Em outras palavras, tratar-se-ia de uma audiência que ao permitir o contato de forma mais rápida e efetiva do acusado preso com a autoridade judiciária oportunizaria a resolução de questões que a rigor levaria anos e, ou, meses para serem salientadas, principalmente, os erros, questões de legalidade da prisão, necessidade de mantença da prisão e a humanização.

Neste aspecto, salienta Maria Laura Canineu ao comentar o assunto que:

(...) quando é presa, uma pessoa tem o direito de comparecer imediatamente perante um juiz. Trata-se de um princípio fundamental e de longa data do direito internacional. Ele é crucial para garantir que a prisão, tratamento e permanência da pessoa em detenção ocorram dentro da lei. (CANINEU, 2013, p. 03).

Assim, a Audiência de Custódia imprime-se como o instrumento zelador das garantias constitucionais e internacionais assumidas pela República Federativa do Brasil, transpassando as fronteiras de mera análise da legalidade e necessidade de prisão. Seu cunho é assim, intimamente social e humano.

1.2.AS FINALIDADES DA AUDIÊNCIA DE CUSTÓDIA

Perpassada a análise acerca do conceito e definição das Audiências de Custódia, cujos aspectos como vimos são de cunho doutrinário e nos remetem a história penal, neste tópico, passaremos a exposição de suas finalidades na República Federativa do Brasil.

Contudo, anteriormente é importante frisarmos o caos vivenciado pelo sistema penal e penitenciário brasileiro, que segundo os professores Lopes Júnior e Paiva (2014, s/p), nos mostram dados oficiais preocupantes e de certa forma gritantes; eis uma população carcerária que atinge o impressionante número de 711.463.000 presos e é hoje a terceira maior do mundo.

No mais, alertam-nos ainda que as prisões são hoje no cenário jurídico brasileiro protagonistas que não permitem  participações, contando apenas com a figuração de algumas cautelares, apesar de ser a Lei 12.403/2011, voltada a colocação da prisão em última ratio.(LOPES JÚNIOR; PAIVA, 2014, s/p).

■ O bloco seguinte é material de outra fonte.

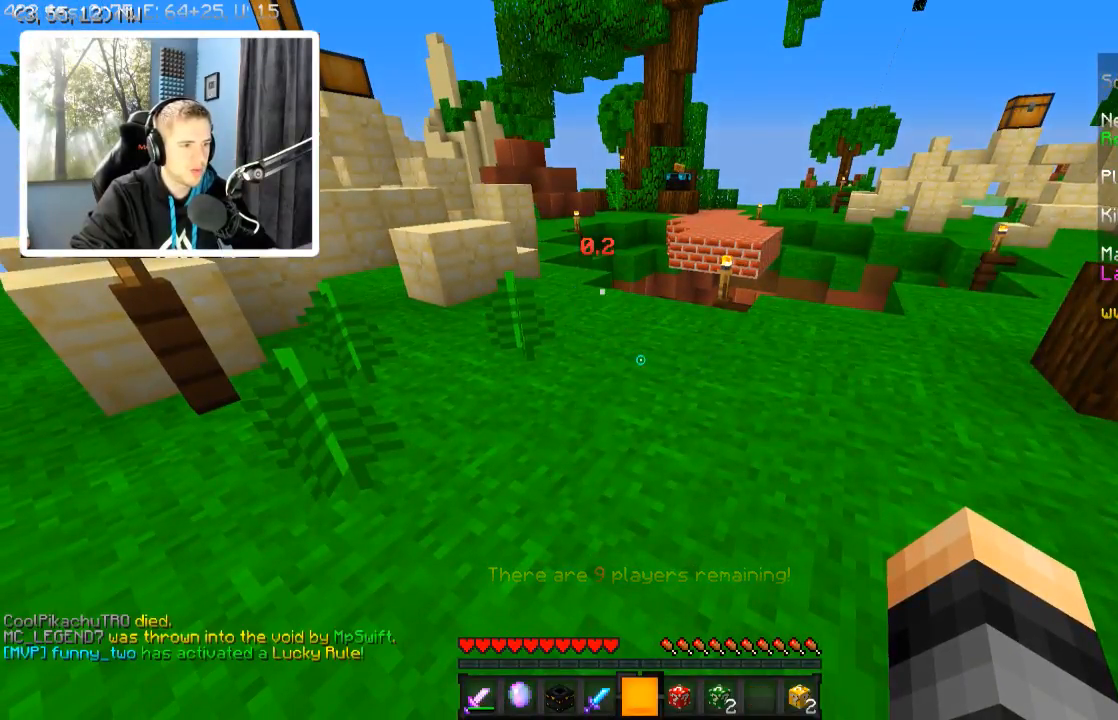
{"keys": [], "events": []}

Uma população carcerária grande e a crise de identidade das prisões somadas à realidade financeira e institucional da sociedade e do Estado reflete que o caos vivenciado não é apenas contingencial, mas de todo um sistema falho. E é neste cenário que a Audiência de Custódia com o objetivo de garantir o contato da pessoa presa com a autoridade judicial no prazo mínimo, traz um ou mais resultados jurídicos e relativos à pessoa do acusado preso, senão vejamos.

Segundo o Conselho Nacional de Justiça (CNJ), juridicamente a Audiência de Custódia poderá promover o relaxamento da prisão, quando esta for ilegal; a concessão de liberdade provisória, com ou sem fiança; a conversão da prisão em flagrante em prisão preventiva, se necessário; a substituição da prisão em flagrante por medidas cautelares diversas; a análise da consideração de cabimento da mediação penal, evitando assim, a judicialização do conflito e corroborando para a prática restaurativa. (CONSELHO NACIONAL DE JUSTIÇA, 2015).

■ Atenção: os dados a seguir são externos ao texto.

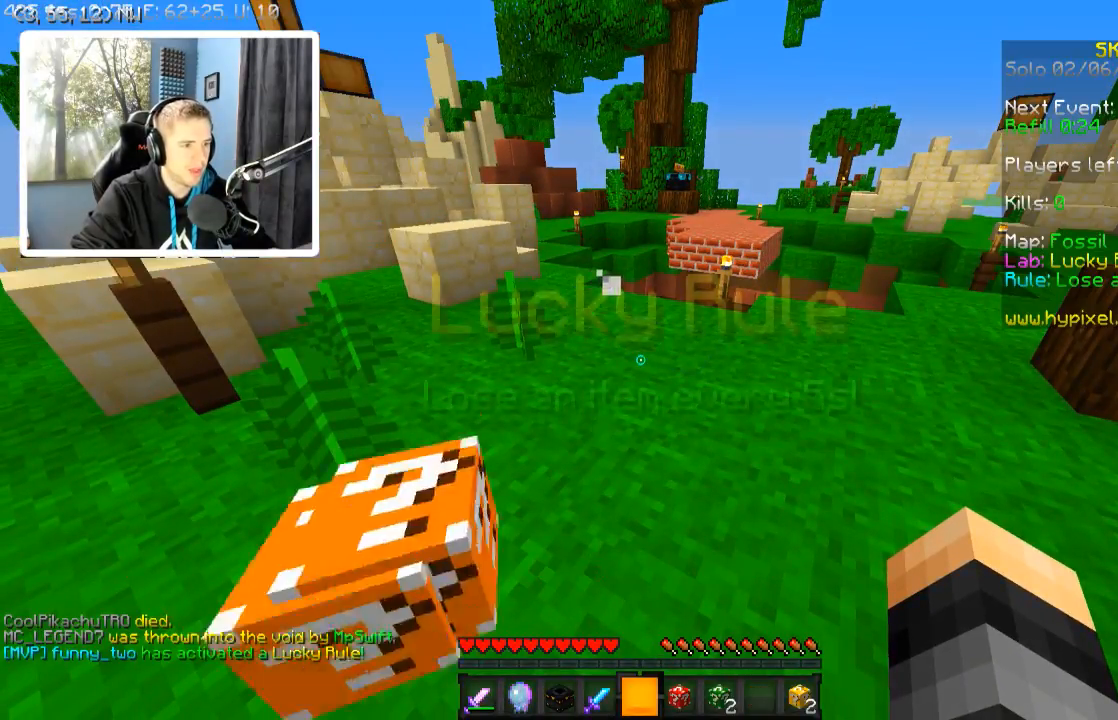
{"keys": [], "events": []}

Como se denota no plano jurídico sua finalidade se voltaria a antecipar as medidas que poderiam ser realizadas geralmente apenas após as primeiras audiências penais, cujos períodos a depender das regiões brasileiras variam muito em termos de meses e anos.

Frise-se, contudo, que sua finalidade não ficaria apenas adstrita a antecipação de tais medidas, pois uma vez realizada os benefícios para o sistema penitenciário e penal poderiam ser maiores, inclusive, concedendo a liberdade de indivíduo que estivesse preso. Neste sentido, a Defensoria Pública do Estado de São Paulo (2014, p. 02), elenca alguns deles, a saber: o combate a superlotação carcerária; a inibição ao tratamento cruel, desumano e principalmente, a tortura; o respeito as garantias constitucionais;  o reforço ao compromisso brasileiro com os Direitos Humanos; a inserção da demanda social em iniciativa legislativa; a renovação das credenciais da República Federativa do Brasil no cenário internacional; a adequação do ordenamento jurídico interno para o cumprimento de obrigações internacionais e o reforço a integração jurídica latino americana, onde é chamada de “Juizados de Garantia”.

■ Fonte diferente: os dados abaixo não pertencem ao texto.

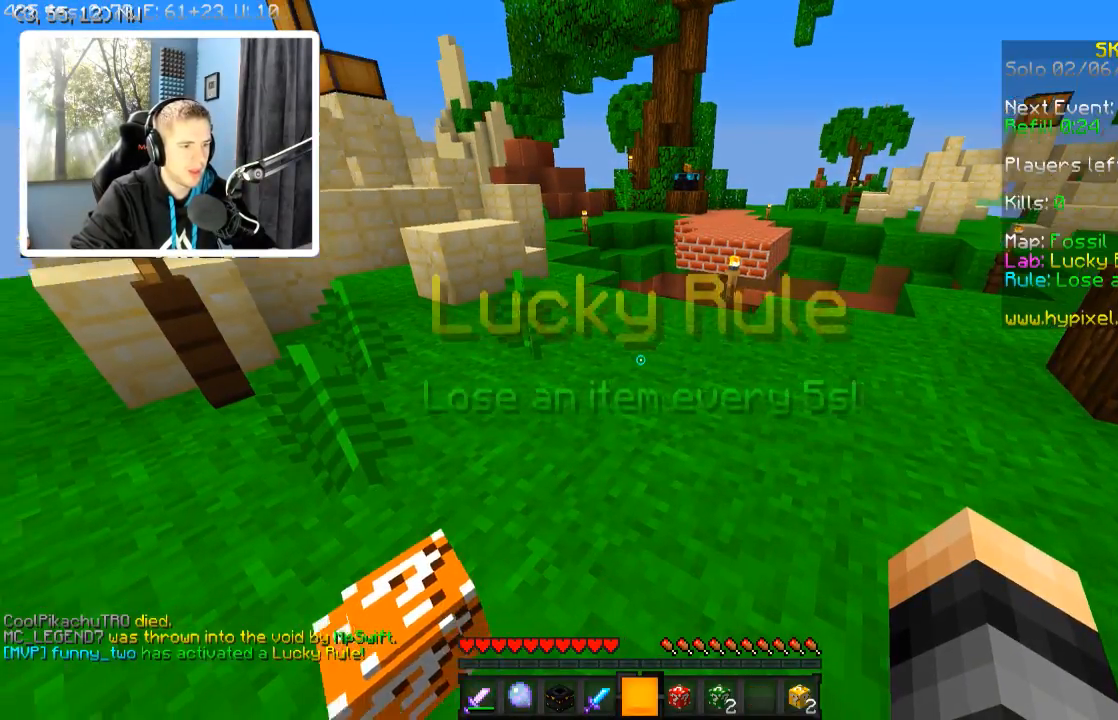
{"keys": [], "events": []}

Logo, as finalidades da Audiência de Custódia permeiam não apenas as garantias e direitos do acusado preso, mas contribuem também para “desafogar” o sistema penitenciário brasileiro hoje tão afetado pela crise institucional e social.

1.3 GARANTIAS CONSTITUCIONAIS DO PROCESSO PENAL

Transcritas algumas considerações acerca das finalidades da Audiência de Custódia na República Federativa do Brasil, a seguir, comentaremos brevemente as garantias constitucionais do Processo Penal previstas na Constituição da República Federativa do Brasil de 1988.

Segundo o professor José Cirilo de Vargas (1992, p.49), garantias são normas jurídicas, quer sejam de leis positivas ou de preceitos constitucionais, que asseguram o gozo dos direitos e preservam o indivíduo contra o extravasamento do legislador, do juiz e dos órgãos executivos e que no campo processual penal se relacionam com a jurisdição, as partes, as provas e o processo.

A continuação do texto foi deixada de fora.